**WHAT IS EXPECTED:** From the records below, print exactly the lines starting at the one containing "Prefeito fecha os" and ending at the one containing "monopolizado pelos avanços do", ends included, and nothing else.

**STUDY MATERIAL:**
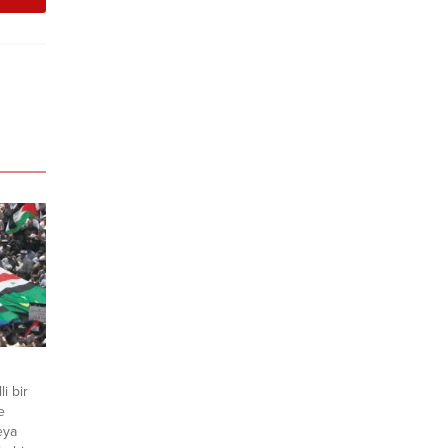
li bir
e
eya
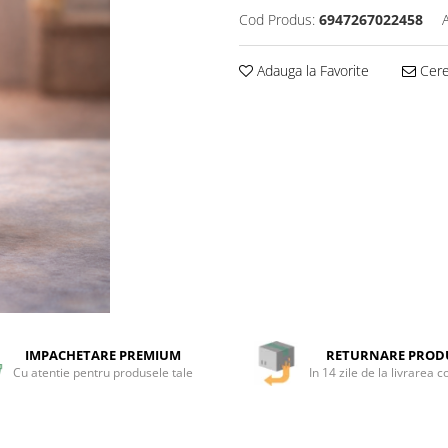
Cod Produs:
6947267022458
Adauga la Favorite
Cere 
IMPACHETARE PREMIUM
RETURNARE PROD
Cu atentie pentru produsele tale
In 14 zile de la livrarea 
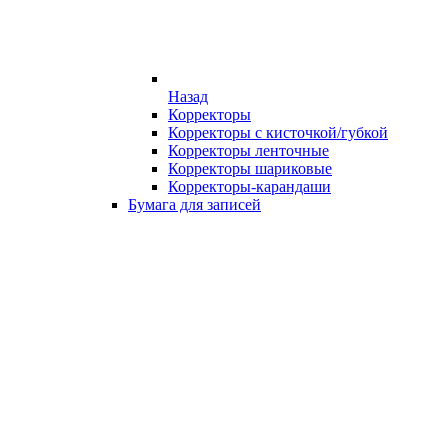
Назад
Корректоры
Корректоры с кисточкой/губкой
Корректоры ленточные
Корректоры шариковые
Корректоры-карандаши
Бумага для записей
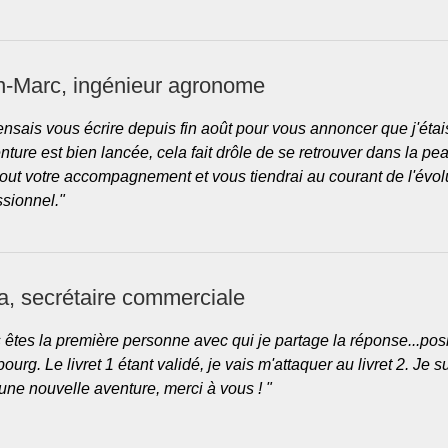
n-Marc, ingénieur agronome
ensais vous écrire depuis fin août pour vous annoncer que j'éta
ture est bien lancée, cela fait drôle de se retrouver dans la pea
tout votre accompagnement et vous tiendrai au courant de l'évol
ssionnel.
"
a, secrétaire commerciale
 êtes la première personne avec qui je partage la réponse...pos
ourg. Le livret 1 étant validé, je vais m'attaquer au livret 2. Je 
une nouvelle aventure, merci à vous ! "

* * *

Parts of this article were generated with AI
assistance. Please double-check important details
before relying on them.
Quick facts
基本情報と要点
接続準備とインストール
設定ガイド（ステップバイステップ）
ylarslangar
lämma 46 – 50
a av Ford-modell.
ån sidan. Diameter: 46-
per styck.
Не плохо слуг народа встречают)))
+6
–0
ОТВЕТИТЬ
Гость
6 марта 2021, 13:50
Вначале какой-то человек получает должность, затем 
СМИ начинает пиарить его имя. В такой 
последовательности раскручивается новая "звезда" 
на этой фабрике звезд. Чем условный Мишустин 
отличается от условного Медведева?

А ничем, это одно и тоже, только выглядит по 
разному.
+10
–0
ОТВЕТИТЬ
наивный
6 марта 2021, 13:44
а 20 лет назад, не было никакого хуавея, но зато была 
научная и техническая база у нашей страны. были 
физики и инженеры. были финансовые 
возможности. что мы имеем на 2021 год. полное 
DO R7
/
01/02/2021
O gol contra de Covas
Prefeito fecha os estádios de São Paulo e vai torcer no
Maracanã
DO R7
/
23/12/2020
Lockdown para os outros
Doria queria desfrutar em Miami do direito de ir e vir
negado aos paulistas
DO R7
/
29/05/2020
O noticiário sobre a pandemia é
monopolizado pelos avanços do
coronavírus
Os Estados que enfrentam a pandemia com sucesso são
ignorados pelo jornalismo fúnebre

--

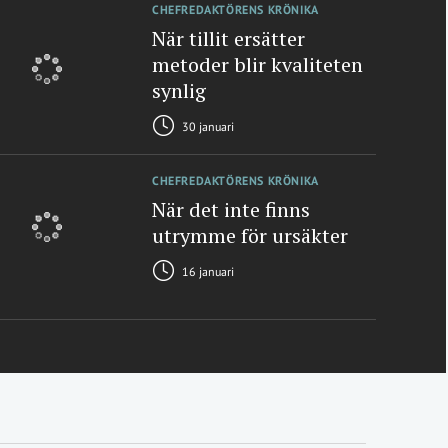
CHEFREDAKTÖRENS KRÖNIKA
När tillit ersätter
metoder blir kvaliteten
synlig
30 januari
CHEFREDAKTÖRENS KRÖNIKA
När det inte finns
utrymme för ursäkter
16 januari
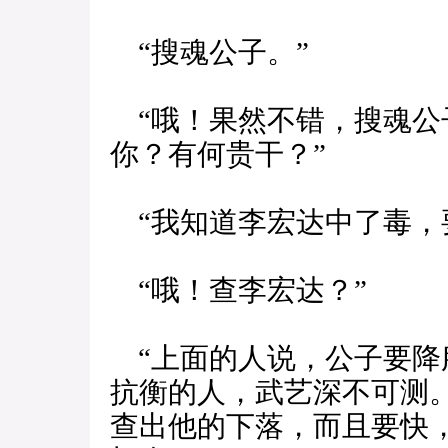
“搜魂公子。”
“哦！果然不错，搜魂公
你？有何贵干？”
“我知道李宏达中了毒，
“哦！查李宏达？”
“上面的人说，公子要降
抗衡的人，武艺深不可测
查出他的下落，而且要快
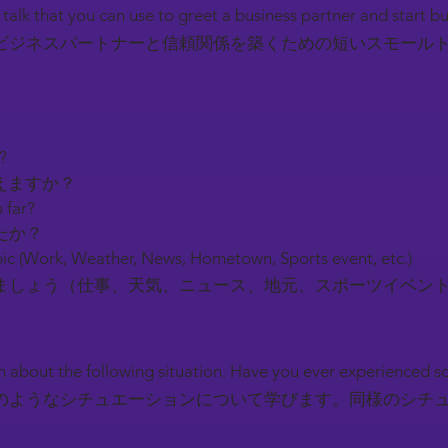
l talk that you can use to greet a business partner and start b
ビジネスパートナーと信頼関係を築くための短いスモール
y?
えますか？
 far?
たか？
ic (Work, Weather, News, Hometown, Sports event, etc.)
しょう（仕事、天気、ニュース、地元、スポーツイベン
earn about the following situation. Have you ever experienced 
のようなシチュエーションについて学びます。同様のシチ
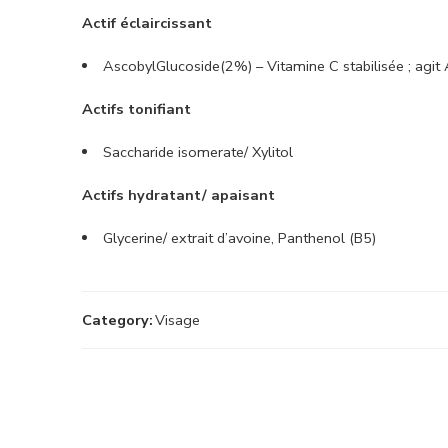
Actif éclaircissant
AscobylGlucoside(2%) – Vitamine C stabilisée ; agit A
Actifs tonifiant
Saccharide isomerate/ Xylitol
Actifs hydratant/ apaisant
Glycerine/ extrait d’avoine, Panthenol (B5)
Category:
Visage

**ANSWER AREA:**
Prefeito fecha os estádios de São Paulo e vai torcer no
Maracanã
DO R7
/
23/12/2020
Lockdown para os outros
Doria queria desfrutar em Miami do direito de ir e vir
negado aos paulistas
DO R7
/
29/05/2020
O noticiário sobre a pandemia é
monopolizado pelos avanços do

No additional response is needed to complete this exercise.